If I were to keep an accurate record of my shut outs, curb stomps, almost wins, and almost losses, I don't think there would be an appreciable statistical relationship. Even if I feel like I have more bad matches than good, I don't think my stats would support that very strongly. I think I'd see a jump in my player value after a winning streak, a dip after a losing streak, and shifts from other players with higher player values to lower values based on how I was doing.
No, no, no, that's not what I mean. I mean it's the pattern that's inexplicable. In any game of chance and probability, if you take different random pools, you shouldn't end up with the same result of mismatched teams in every single sampling. There's something causing that. Either we're missing a key point of how it makes the lobbies (probable) or it's not entirely arbitrary in terms of how it matches you. In any game of chance the systematic losing/winning streaks should not happen in series. It's not statistically possible to happen with such consistency. Not in a truly random system. Alternating blocks of mostly the same result can't happen repeatedly across a large sample group. Something other than luck is causing that. It may be as simple as a key factor we're omitting from lobby building. (Still doesn't mean it's not broken.)

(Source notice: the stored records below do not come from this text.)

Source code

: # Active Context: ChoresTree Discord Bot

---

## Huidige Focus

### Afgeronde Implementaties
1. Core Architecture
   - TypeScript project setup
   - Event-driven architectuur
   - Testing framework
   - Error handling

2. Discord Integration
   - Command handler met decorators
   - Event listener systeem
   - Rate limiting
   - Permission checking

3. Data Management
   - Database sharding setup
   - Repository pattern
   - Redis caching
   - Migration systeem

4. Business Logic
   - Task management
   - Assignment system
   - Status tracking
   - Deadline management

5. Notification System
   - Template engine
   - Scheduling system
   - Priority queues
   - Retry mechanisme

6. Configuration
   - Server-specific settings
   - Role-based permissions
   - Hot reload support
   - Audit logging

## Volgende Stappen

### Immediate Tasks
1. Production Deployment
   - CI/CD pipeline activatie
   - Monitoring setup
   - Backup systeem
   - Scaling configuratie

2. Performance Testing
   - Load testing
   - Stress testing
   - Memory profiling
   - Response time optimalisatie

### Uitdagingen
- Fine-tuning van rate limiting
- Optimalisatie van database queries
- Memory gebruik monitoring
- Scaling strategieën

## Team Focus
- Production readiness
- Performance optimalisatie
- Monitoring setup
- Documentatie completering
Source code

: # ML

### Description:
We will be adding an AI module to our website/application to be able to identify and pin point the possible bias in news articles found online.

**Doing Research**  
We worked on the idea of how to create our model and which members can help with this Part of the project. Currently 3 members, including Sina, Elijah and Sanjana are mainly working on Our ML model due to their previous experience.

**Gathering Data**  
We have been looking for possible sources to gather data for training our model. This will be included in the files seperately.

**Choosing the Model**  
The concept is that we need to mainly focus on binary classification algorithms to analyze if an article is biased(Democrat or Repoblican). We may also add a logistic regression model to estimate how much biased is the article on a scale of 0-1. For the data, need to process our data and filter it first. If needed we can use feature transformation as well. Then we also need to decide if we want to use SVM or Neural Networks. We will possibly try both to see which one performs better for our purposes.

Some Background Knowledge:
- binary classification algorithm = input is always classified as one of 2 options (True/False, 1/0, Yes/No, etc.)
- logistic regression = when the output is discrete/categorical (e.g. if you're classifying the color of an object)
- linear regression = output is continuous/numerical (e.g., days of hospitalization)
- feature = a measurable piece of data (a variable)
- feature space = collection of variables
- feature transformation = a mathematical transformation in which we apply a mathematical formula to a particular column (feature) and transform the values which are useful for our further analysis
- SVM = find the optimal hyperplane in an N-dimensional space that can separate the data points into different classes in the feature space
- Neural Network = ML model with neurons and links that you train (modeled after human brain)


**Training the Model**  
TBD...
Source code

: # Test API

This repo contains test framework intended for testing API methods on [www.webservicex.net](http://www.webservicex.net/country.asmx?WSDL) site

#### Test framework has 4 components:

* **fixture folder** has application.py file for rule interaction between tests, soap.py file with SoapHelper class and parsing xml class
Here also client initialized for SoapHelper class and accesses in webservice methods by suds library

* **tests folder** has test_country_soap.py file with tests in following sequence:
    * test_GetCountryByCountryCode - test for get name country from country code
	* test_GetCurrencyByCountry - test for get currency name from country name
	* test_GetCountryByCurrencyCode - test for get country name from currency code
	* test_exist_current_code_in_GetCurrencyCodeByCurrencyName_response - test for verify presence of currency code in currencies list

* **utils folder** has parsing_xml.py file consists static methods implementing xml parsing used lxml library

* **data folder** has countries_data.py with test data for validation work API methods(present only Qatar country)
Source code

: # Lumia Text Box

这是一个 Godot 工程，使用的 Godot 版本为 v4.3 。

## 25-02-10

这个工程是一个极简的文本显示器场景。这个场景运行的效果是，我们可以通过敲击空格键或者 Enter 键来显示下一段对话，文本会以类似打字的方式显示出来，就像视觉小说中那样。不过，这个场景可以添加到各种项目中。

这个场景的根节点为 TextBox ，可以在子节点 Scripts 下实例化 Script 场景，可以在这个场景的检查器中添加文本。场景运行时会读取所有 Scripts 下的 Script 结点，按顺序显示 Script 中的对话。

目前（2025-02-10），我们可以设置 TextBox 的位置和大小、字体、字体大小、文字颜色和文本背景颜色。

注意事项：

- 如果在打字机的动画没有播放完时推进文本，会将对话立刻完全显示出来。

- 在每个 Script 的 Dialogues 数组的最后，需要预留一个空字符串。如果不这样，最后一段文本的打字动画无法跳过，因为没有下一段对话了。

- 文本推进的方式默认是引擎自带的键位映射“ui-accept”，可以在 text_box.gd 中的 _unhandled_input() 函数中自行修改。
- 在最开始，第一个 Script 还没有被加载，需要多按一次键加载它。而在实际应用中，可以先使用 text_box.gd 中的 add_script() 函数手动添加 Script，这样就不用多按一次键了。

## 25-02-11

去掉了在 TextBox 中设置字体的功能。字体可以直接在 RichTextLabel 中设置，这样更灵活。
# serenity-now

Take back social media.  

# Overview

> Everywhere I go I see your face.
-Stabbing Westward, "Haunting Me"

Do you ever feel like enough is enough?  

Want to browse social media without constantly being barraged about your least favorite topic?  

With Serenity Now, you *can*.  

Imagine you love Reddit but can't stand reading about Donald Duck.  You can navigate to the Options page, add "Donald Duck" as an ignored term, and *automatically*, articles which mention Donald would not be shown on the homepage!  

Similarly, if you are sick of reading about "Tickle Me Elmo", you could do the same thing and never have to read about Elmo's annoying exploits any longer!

The only think I can think of that would impact this would be the uncertainty variable (sigma), which increases if you are inconsistent with your wins and losses. If bounce between wins and losses, the game "loses confidence" in your ability to win despite your player value. It reflects this uncertainty by increasing your sigma value, which pulls your player value down when it's averaging people up for matchmaking. This would match you with players who's values are lower than your actual value, but are in the same tier after your sigma weighs your player value down. This would make you perform as the best player in the lobby and possibly increase the chances of you getting teamed up with the weaker players to balance the match out. With all that said, I don't know if a normal Elo system uses a sigma value in that way, so this is wild ***** guessing.
That's a promising thought, but if it pulled your value down, would that not mean it would have to pair you with superior (or average) players to make up for your reduced value on the team, and/or pair you against weaker opponents? I'd think the sigma problem would be INCREASED consistency not decreased. If it's fairly certain you'll win they can have lower value team mates against moderate value opponents.
If I'm going to take a guess at what's wrong *IF* we're going to assume flawed algorithms are to blame alone, and that it's not artificially rigged, and that it's not using additional factors to intentionally pair players a certain way, then my guess here is that the matchmaking system ASSUMES ranks will consist of players of similar skill and the algorithm is designed with that factor assumed, when in reality the disastrous ranking system creates too wide a spread in skill in a given rank and thus it breaks down (and furthers the widening of the spread in skill.)